» TASK
Every line of the records that contains the string "except" counts once; give the total and nothing else.

» DATA TO USE
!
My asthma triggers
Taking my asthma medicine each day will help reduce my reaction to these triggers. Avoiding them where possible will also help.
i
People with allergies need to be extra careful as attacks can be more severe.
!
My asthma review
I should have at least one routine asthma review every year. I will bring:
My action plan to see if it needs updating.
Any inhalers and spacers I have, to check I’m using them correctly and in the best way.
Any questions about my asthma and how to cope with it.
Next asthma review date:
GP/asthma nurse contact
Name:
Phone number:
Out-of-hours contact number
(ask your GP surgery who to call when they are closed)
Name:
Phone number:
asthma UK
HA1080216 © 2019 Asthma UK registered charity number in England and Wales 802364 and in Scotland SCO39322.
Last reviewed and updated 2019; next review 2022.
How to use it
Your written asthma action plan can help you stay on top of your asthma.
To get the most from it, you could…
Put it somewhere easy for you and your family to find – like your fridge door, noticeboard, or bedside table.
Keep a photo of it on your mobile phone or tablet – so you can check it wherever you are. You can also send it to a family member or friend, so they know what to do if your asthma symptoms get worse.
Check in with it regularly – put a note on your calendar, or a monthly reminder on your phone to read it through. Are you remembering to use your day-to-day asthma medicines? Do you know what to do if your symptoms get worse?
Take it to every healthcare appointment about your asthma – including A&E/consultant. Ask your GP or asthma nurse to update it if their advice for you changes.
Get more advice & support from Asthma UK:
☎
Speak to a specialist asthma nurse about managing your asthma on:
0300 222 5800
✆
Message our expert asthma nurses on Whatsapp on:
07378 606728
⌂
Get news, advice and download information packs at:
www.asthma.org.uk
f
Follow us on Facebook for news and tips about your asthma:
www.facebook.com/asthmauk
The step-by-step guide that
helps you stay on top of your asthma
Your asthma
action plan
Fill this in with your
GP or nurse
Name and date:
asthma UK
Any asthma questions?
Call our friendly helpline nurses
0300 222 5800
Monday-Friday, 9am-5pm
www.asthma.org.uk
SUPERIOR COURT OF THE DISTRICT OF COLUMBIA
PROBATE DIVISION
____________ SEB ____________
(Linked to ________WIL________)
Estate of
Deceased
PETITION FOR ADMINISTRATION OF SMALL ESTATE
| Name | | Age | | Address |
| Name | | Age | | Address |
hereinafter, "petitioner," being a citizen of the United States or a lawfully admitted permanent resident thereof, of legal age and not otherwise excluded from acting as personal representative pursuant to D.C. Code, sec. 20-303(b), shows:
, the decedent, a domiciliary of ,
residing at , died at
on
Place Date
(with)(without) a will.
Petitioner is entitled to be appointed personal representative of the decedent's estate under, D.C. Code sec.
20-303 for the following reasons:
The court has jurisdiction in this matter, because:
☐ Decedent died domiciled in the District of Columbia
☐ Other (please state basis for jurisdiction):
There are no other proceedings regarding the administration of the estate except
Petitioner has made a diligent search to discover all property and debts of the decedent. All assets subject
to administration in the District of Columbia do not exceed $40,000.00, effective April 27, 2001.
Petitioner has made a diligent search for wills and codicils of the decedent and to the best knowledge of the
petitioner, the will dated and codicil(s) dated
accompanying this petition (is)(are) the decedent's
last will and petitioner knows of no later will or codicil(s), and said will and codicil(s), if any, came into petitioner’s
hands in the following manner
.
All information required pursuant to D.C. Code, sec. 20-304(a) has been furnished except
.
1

» ANSWER FOR THE TASK
2